**EXERCISE INSTRUCTIONS**. Render every line of the entries below as a numbered list, leaving out the blank lines.

Stored records

######

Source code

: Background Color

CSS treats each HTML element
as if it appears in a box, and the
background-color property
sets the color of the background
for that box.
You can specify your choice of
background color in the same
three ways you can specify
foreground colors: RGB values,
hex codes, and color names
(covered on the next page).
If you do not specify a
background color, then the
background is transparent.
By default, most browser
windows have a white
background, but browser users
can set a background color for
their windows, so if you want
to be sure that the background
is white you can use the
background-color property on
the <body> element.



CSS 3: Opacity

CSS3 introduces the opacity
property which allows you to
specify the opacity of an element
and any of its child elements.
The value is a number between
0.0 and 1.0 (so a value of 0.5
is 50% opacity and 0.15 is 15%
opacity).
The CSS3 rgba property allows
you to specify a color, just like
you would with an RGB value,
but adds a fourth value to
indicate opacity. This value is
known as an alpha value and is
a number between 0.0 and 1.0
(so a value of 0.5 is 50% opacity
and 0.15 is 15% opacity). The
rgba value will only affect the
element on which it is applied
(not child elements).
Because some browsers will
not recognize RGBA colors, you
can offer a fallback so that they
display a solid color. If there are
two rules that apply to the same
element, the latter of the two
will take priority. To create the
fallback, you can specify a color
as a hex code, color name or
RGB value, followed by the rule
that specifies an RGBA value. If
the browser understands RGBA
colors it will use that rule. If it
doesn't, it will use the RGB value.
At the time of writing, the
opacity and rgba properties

######

**RESPONSE FOR THIS EXERCISE**.
1. Source code
2. : Background Color
3. CSS treats each HTML element
4. as if it appears in a box, and the
5. background-color property
6. sets the color of the background
7. for that box.
8. You can specify your choice of
9. background color in the same
10. three ways you can specify
11. foreground colors: RGB values,
12. hex codes, and color names
13. (covered on the next page).
14. If you do not specify a
15. background color, then the
16. background is transparent.
17. By default, most browser
18. windows have a white
19. background, but browser users
20. can set a background color for
21. their windows, so if you want
22. to be sure that the background
23. is white you can use the
24. background-color property on
25. the <body> element.
26. CSS 3: Opacity
27. CSS3 introduces the opacity
28. property which allows you to
29. specify the opacity of an element
30. and any of its child elements.
31. The value is a number between
32. 0.0 and 1.0 (so a value of 0.5
33. is 50% opacity and 0.15 is 15%
34. opacity).
35. The CSS3 rgba property allows
36. you to specify a color, just like
37. you would with an RGB value,
38. but adds a fourth value to
39. indicate opacity. This value is
40. known as an alpha value and is
41. a number between 0.0 and 1.0
42. (so a value of 0.5 is 50% opacity
43. and 0.15 is 15% opacity). The
44. rgba value will only affect the
45. element on which it is applied
46. (not child elements).
47. Because some browsers will
48. not recognize RGBA colors, you
49. can offer a fallback so that they
50. display a solid color. If there are
51. two rules that apply to the same
52. element, the latter of the two
53. will take priority. To create the
54. fallback, you can specify a color
55. as a hex code, color name or
56. RGB value, followed by the rule
57. that specifies an RGBA value. If
58. the browser understands RGBA
59. colors it will use that rule. If it
60. doesn't, it will use the RGB value.
61. At the time of writing, the
62. opacity and rgba properties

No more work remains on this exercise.